SOFIA (Reuters) - An Afghan asylum seeker was fatally wounded by Bulgarian border police when a warning shot ricocheted, Bulgarian officials said on Friday, in what the United Nations said was the first incident of its kind in the current migration crisis.
The man was travelling with a large group of refugees from Afghanistan when confronted late on Thursday by a police patrol near the southeastern Bulgarian town of Sredets.
“We, at UNHCR, are deeply shocked by this incident,” said Boris Cheshirkov, a spokesman for the U.N. refugee agency.
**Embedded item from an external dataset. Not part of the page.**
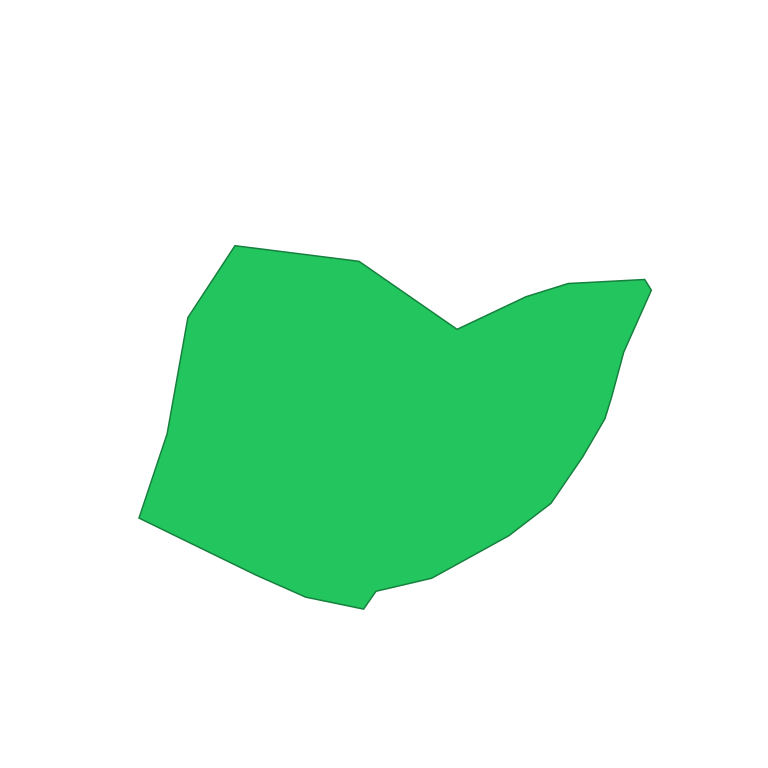 outline of Western, American Samoa, United States of America, rotated 151°
{"feature_id": "52423323B2854744470595", "entity_name": "Western", "entity_type": "district", "adm_level": 2, "iso_a3": "USA", "parent_name": "United States of America", "parent_adm1": "American Samoa", "projection": "robinson", "projection_center": [-170.781, -14.331], "detail": "fine", "context": "isolated", "style": "filled", "palette": "green", "viewbox_px": 768, "rotation_deg": 151, "n_neighbors": 0, "source": "geoboundaries", "source_scale": "gbopen_adm2", "svg_char_len": 435}
<svg xmlns="http://www.w3.org/2000/svg" viewBox="0 0 768 768"><g transform="rotate(151 384 384)"><path d="M511.0,197.0L491.5,206.6L436.4,191.0L348.3,190.8L295.8,198.7L245.4,224.0L207.5,246.6L191.2,262.3L158.8,295.7L104.7,336.4L105.3,349.0L174.2,382.6L217.4,391.5L293.6,396.4L346.4,503.4L447.3,577.2L523.3,537.2L597.9,445.5L663.3,385.5L588.6,278.9L555.8,235.5L511.0,197.0Z" fill="#22c55e" stroke="#15803d" stroke-width="1.5"/></g></svg>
“We deplore the death of an Afghan asylum seeker, trying to reach safety across the border. We call on the Bulgarian authorities to conduct an immediate, transparent and independent investigation. Seeking asylum is an universal human right and not a crime.”
The death prompted Bulgaria’s President Rosen Plevneliev to call for rapid action co-ordinated by the European Union to tackle the crisis. The EU this week has offered Turkey aid and closer ties in return for Ankara’s help in staunching the flow of migrants.
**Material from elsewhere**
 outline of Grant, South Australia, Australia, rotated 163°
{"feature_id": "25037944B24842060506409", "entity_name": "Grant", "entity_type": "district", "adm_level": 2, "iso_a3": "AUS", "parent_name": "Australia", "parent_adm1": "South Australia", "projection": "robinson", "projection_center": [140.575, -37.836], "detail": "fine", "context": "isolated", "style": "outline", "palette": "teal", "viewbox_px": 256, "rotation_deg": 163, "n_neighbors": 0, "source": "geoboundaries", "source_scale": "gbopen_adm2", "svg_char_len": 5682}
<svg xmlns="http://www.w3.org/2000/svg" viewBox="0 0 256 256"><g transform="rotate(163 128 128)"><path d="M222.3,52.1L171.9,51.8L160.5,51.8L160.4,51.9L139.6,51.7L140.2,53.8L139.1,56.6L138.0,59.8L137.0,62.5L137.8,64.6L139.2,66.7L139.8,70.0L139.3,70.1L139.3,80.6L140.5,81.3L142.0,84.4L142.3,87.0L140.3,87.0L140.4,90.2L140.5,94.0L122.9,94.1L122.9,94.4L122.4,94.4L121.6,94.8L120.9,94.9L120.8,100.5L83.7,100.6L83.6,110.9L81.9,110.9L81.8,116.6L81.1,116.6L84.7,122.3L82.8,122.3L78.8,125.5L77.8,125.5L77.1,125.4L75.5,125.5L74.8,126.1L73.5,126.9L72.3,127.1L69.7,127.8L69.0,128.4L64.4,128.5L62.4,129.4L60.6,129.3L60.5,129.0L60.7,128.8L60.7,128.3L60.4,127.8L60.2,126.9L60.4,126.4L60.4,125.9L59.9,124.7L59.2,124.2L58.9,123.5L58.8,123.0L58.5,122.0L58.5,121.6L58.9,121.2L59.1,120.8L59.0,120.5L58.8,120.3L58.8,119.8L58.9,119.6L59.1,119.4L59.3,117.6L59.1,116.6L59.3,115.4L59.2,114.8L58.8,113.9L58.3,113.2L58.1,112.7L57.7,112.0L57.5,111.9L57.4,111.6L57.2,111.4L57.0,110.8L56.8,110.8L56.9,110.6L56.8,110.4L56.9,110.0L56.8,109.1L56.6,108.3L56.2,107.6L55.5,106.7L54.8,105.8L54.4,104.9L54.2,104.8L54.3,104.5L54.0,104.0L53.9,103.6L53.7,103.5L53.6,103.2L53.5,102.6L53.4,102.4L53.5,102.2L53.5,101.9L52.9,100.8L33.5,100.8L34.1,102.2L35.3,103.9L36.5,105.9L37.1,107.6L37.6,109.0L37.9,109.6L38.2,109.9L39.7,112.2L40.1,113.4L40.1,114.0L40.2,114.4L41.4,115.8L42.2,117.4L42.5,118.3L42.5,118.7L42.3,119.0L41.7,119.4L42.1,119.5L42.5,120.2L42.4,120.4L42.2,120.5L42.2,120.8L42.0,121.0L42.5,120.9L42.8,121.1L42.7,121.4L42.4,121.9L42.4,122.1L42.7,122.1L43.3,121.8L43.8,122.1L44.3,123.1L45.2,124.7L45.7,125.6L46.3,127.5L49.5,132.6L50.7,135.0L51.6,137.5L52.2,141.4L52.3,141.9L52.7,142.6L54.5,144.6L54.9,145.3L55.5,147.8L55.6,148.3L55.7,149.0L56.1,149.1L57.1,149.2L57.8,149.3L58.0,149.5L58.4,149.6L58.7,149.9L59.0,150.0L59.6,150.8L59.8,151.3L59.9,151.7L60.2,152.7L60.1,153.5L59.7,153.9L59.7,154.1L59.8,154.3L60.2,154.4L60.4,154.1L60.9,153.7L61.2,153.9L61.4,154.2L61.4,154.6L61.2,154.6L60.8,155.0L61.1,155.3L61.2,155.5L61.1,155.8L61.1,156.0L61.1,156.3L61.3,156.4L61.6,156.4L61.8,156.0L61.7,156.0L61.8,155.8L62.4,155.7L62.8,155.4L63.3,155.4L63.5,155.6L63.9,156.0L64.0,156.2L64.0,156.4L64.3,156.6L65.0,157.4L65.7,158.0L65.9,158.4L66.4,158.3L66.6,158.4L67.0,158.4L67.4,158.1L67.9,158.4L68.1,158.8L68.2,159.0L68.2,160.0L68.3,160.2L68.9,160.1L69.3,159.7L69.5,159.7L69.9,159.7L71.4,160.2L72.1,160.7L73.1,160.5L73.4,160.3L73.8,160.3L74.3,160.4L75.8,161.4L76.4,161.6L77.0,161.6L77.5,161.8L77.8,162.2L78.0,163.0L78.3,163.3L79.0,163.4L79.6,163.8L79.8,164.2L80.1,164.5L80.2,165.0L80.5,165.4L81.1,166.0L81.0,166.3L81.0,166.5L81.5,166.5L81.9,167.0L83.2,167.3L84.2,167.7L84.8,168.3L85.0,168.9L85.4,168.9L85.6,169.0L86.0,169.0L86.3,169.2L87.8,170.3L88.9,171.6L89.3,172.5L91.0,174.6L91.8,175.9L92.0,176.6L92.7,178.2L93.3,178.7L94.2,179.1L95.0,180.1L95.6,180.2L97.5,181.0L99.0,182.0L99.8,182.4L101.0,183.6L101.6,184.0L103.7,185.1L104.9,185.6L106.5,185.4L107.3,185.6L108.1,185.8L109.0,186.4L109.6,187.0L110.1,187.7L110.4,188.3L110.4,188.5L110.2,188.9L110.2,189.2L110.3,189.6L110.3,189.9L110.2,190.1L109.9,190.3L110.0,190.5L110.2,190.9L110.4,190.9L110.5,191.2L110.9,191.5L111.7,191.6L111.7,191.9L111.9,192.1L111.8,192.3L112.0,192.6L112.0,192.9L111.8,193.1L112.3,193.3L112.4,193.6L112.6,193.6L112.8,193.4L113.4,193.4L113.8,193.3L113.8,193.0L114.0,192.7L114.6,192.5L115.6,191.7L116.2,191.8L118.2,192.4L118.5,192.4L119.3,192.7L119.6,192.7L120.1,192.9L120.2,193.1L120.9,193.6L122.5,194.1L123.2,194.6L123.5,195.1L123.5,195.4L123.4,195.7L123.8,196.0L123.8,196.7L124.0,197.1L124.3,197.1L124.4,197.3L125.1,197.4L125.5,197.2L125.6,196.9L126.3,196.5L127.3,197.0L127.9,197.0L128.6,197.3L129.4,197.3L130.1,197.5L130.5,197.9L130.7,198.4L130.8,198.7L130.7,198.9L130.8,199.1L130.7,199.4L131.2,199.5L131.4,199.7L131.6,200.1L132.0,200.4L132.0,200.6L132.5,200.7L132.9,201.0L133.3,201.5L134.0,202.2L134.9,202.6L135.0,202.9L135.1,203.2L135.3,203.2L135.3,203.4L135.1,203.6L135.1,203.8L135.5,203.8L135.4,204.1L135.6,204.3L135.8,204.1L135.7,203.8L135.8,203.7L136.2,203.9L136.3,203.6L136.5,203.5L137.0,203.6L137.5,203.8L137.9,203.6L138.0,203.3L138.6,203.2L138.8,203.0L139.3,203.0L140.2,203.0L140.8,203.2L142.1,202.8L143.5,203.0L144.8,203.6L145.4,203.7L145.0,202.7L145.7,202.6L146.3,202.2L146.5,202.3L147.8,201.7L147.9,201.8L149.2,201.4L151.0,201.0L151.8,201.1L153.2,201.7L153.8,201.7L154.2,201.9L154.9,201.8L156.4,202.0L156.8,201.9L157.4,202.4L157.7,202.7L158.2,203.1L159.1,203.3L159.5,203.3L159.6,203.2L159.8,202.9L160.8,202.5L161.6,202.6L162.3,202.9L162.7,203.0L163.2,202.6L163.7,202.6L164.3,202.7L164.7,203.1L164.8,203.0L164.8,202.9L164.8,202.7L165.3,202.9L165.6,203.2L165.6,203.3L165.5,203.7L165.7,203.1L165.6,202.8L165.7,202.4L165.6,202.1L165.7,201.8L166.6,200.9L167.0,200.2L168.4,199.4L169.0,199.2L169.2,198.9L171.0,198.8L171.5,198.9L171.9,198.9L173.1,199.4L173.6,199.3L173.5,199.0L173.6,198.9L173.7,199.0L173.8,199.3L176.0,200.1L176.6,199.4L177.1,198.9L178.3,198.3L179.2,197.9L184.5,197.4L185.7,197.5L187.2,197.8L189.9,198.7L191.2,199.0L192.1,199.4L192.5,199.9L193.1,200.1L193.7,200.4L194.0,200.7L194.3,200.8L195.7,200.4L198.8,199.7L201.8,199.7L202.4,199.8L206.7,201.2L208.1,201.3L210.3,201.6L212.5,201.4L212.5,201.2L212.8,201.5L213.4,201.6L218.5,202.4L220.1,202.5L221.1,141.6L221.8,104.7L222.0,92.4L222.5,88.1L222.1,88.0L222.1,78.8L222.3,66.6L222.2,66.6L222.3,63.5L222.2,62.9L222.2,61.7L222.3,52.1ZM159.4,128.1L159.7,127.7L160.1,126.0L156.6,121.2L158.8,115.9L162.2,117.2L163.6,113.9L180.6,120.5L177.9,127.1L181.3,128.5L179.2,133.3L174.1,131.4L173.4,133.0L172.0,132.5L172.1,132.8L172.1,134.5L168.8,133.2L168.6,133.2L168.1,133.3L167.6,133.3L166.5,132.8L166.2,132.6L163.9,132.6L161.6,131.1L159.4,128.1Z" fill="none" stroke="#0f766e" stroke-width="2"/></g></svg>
Prime Minister Boiko Borisov left an EU summit on refugees in Brussels and returned home after hearing of the incident.
The UNHCR said it was the first time an asylum seeker had been shot dead while trying to cross into Europe, which is struggling with an influx of hundreds of thousands of people fleeing war or poverty in Africa, the Middle East and Asia. More than 3,000 others have died, mainly by drowning.
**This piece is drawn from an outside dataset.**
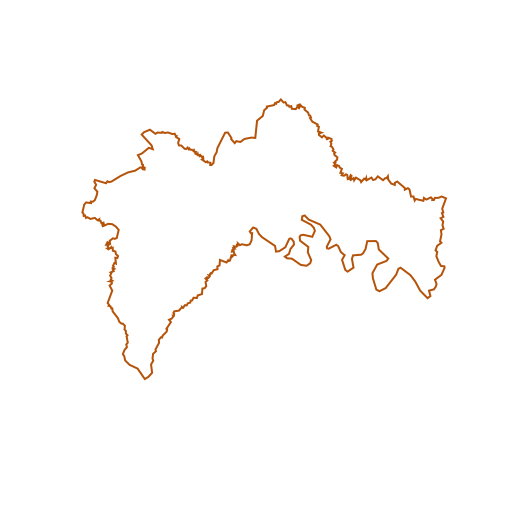 the district of Na Yia, Ubon Ratchathani, Thailand, rotated 113°
{"feature_id": "78962969B61476236421292", "entity_name": "Na Yia", "entity_type": "district", "adm_level": 2, "iso_a3": "THA", "parent_name": "Thailand", "parent_adm1": "Ubon Ratchathani", "projection": "mercator", "projection_center": [105.071, 15.065], "detail": "fine", "context": "isolated", "style": "outline", "palette": "amber", "viewbox_px": 512, "rotation_deg": 113, "n_neighbors": 0, "source": "geoboundaries", "source_scale": "gbopen_adm2", "svg_char_len": 6139}
<svg xmlns="http://www.w3.org/2000/svg" viewBox="0 0 512 512"><g transform="rotate(113 256 256)"><path d="M412.7,310.3L409.5,307.9L404.1,306.0L396.9,310.2L392.5,309.7L390.8,311.2L386.3,312.5L382.7,310.9L381.3,312.0L373.9,311.3L371.0,312.7L367.8,311.6L367.7,310.6L365.7,310.8L360.6,308.7L358.2,309.1L358.0,310.0L350.0,308.5L348.7,311.1L346.5,309.1L344.0,308.5L343.3,309.2L343.0,308.3L341.2,308.7L340.7,309.8L338.9,309.6L336.3,305.5L333.2,304.6L332.5,303.5L331.8,304.0L332.0,302.8L329.0,302.2L328.6,300.5L326.2,300.3L324.6,298.3L322.6,298.7L321.8,297.4L318.8,297.2L317.8,294.0L315.0,294.2L312.2,290.9L306.9,292.6L305.7,290.7L303.3,290.0L299.6,292.3L297.5,291.3L296.4,293.7L294.7,292.7L295.3,291.7L294.3,291.0L292.8,290.8L292.3,291.7L292.1,290.8L290.9,291.3L289.4,290.9L289.5,290.0L285.6,289.4L283.2,286.3L280.7,287.5L278.9,285.9L273.7,287.6L273.5,280.6L270.9,280.0L271.4,279.3L270.4,278.2L264.9,278.9L264.6,278.2L265.7,277.6L263.6,276.8L263.2,275.5L260.5,279.1L261.2,279.9L259.8,280.1L259.8,278.7L258.5,279.6L257.7,278.5L257.2,279.9L256.6,279.2L255.7,280.1L255.1,277.7L253.8,277.7L254.2,276.4L252.9,277.8L252.4,276.8L251.5,277.4L252.3,275.0L250.7,273.6L249.7,268.5L247.6,266.3L243.3,266.2L236.5,268.5L237.0,269.5L235.9,271.3L230.9,269.8L230.8,266.4L234.6,261.8L236.3,257.9L239.3,242.4L244.1,239.3L242.5,236.5L236.5,232.4L227.4,232.1L226.4,231.4L226.3,229.8L228.1,226.9L230.7,225.5L235.9,227.0L241.2,226.5L245.3,229.2L246.0,226.5L244.4,222.0L246.7,211.3L245.2,205.6L241.5,203.3L238.2,203.6L232.4,209.7L227.2,211.4L224.7,221.4L221.4,223.3L219.5,223.0L218.0,220.7L216.3,211.7L209.8,211.6L207.4,213.8L205.7,217.6L204.8,228.0L201.3,228.9L199.7,227.0L201.9,221.8L202.0,209.1L209.1,196.3L211.6,193.9L219.8,194.5L221.2,193.5L220.9,192.0L214.3,186.5L214.8,184.2L219.3,179.3L220.6,174.7L225.9,175.3L233.9,168.4L234.6,165.6L228.6,161.7L221.1,166.6L217.5,166.9L213.7,159.7L211.7,158.5L206.7,157.9L198.9,159.4L195.4,151.5L196.5,149.0L202.0,145.5L206.7,133.2L209.6,134.0L216.5,141.1L226.3,142.1L230.8,139.7L239.9,132.1L240.2,128.6L234.9,124.1L218.5,119.7L212.1,119.9L210.3,118.3L213.3,106.3L217.3,99.4L223.7,91.4L227.8,81.6L224.7,79.8L220.3,83.2L217.2,79.2L213.8,78.5L211.2,78.9L207.9,82.0L200.9,77.9L193.1,77.8L191.9,78.6L192.9,81.8L190.3,85.3L185.7,89.9L181.4,90.8L180.7,92.9L175.8,93.2L171.4,90.5L170.6,92.3L163.6,93.7L160.0,95.9L157.6,93.9L154.8,96.4L151.2,97.1L149.1,100.8L146.7,98.8L143.9,101.6L142.8,100.6L139.6,103.1L128.7,103.6L128.7,108.3L131.2,110.8L132.6,114.0L134.9,114.1L135.6,115.6L134.5,115.9L133.7,117.9L137.5,121.3L136.9,124.1L139.8,123.5L141.1,131.3L142.9,131.6L139.7,134.3L140.7,136.5L134.8,140.7L134.2,142.7L136.8,144.9L135.2,145.7L132.3,155.1L134.4,156.8L136.3,156.0L136.5,159.9L133.9,164.2L131.0,165.8L133.4,166.3L133.9,167.5L136.6,168.7L135.1,175.0L138.8,176.1L140.3,177.9L138.7,180.4L143.0,183.7L141.1,185.0L142.9,184.9L142.5,186.7L146.9,188.1L145.5,189.5L144.8,194.6L148.0,195.2L146.2,196.6L149.1,198.6L148.5,199.6L147.5,198.6L145.9,199.8L145.0,199.4L144.6,200.4L148.6,200.6L149.4,201.6L145.7,203.7L145.7,205.1L147.8,206.4L148.2,208.7L146.0,208.4L146.5,210.8L142.2,211.0L141.9,213.5L140.7,214.6L140.7,216.8L143.1,216.8L142.6,219.6L140.9,218.6L139.6,220.6L138.8,219.4L138.0,220.1L135.7,219.0L133.3,219.7L132.4,223.2L131.1,224.1L129.9,223.6L129.2,226.5L127.5,226.4L125.8,228.8L125.8,230.2L123.2,230.5L121.7,232.2L120.4,231.2L118.7,232.3L118.9,235.8L120.4,235.7L120.8,236.5L119.6,237.3L118.6,240.7L121.0,241.6L120.0,245.3L118.7,245.9L116.9,244.0L117.1,247.6L112.5,248.6L112.4,250.5L110.9,250.6L110.3,256.7L107.9,260.2L107.1,259.5L105.6,261.0L105.8,262.2L103.6,264.1L102.3,268.5L100.5,269.0L100.7,271.7L99.3,274.9L100.8,276.3L101.1,273.9L103.1,274.2L102.3,276.2L105.3,276.8L106.5,280.6L104.3,282.1L105.6,283.6L104.7,284.7L105.3,286.3L102.9,289.0L103.9,290.6L102.2,294.3L105.2,295.3L106.5,297.1L107.9,296.9L107.9,298.2L110.0,298.3L114.2,304.4L115.2,303.8L118.6,305.4L124.5,304.5L131.0,307.9L147.6,302.8L148.8,306.5L152.8,312.4L157.1,314.9L158.0,319.0L160.4,319.7L158.1,324.6L157.0,324.7L153.3,330.2L154.6,332.6L171.8,333.7L175.8,332.8L180.6,333.3L187.0,331.5L189.6,332.5L190.1,333.7L188.0,334.4L188.5,337.0L189.4,336.5L188.0,337.9L189.3,339.0L188.3,343.4L187.1,342.4L185.5,343.4L186.3,344.0L185.3,345.2L186.1,346.6L184.8,347.0L185.9,348.6L184.5,349.7L185.6,350.0L185.4,351.9L183.7,351.9L184.1,353.2L182.9,354.4L183.8,354.5L183.2,356.4L183.9,358.1L183.0,359.4L184.0,359.8L182.9,361.3L184.8,362.1L185.2,363.6L183.5,367.9L184.3,370.1L182.3,371.9L178.3,372.3L177.7,376.0L176.7,376.0L177.0,376.7L175.2,378.6L176.4,380.6L176.7,385.3L178.4,388.0L178.4,390.7L179.4,390.8L180.8,394.8L182.8,396.3L181.2,403.0L185.7,407.4L188.9,408.7L195.0,395.3L198.0,392.8L198.3,396.9L206.4,401.2L209.3,404.1L213.6,398.5L216.3,396.6L216.3,395.6L218.1,395.0L218.2,392.9L220.0,392.4L220.4,394.2L219.2,395.9L219.8,397.2L224.6,400.5L229.1,406.5L235.3,412.0L243.9,418.1L245.4,420.0L245.3,422.0L247.6,422.4L248.9,433.9L250.7,433.9L252.9,431.0L256.8,431.2L258.8,427.1L262.7,426.3L267.5,426.2L269.8,427.4L270.4,429.3L271.8,428.6L273.1,433.3L275.7,434.2L283.8,432.8L284.3,431.4L286.4,430.3L285.5,429.2L287.4,427.4L286.2,426.3L286.6,422.9L283.9,419.3L285.0,415.7L283.4,414.7L284.7,414.2L284.3,412.9L286.3,411.0L284.9,409.4L285.9,408.7L287.7,409.4L288.4,408.6L284.2,404.7L282.9,400.9L283.6,396.6L285.6,392.6L293.8,391.2L295.4,392.7L295.6,394.6L299.2,396.6L301.6,395.2L301.3,398.1L304.2,398.3L303.0,395.9L305.0,396.4L306.5,394.7L307.2,395.7L307.5,394.4L304.5,392.8L305.2,392.3L304.3,391.2L307.1,389.8L306.8,387.1L308.9,385.8L310.0,383.0L312.0,382.9L312.6,384.8L317.7,382.0L317.6,383.6L320.8,383.8L321.4,382.7L323.0,383.3L323.2,381.4L324.5,382.4L325.5,381.1L327.9,383.4L328.1,382.5L331.1,382.6L332.7,380.4L334.6,380.4L334.9,378.7L336.4,380.5L336.1,378.8L337.6,377.9L340.4,379.2L344.0,374.8L357.2,374.2L358.3,372.2L359.5,372.2L359.1,370.4L360.8,368.7L360.4,367.8L363.0,366.3L367.1,358.9L370.0,356.1L370.8,353.4L370.3,352.0L371.5,349.4L375.0,348.3L375.8,346.5L378.2,345.5L379.2,343.3L380.6,343.7L385.8,340.2L388.2,340.8L390.4,339.2L393.6,340.3L398.4,340.2L399.6,338.2L403.3,335.6L405.6,329.8L405.9,321.0L412.7,310.3Z" fill="none" stroke="#b45309" stroke-width="2"/></g></svg>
The incident happened when a patrol of three officers was trying to contain a group of about 50 people some 30 km (18 miles) from the Bulgarian-Turkish border, said Georgi Kostov, chief secretary of the interior ministry.
“They put up resistance during the arrest,” he told a news conference. “According to one of the officers, a warning shot has been fired in the air and one of the migrants was wounded by a ricochet and later died.”
Kostov said the men, who were said to be of Afghan origin and aged between 20 and 30, were detained and in good condition.
Bulgarian prosecutors are investigating the incident.
Last year the campaign group Human Rights Watch accused Bulgaria of violating the rights of asylum seekers by forcing them back across its border into Turkey, sometimes violently. Bulgaria denied the accusation.
The Black Sea state, a member of the European Union but not of its open-border Schengen Area, has deployed more border police, installed cameras and motion sensors, and is extending a security fence to cover 160 km (100 miles) of its frontier with Turkey.
Some 11,000 asylum seekers have entered Bulgaria since the start of 2015 and their number is expected to reach 15,000 by the end of the year. Most use Bulgaria as a transit route to wealthier countries such as Germany and Sweden.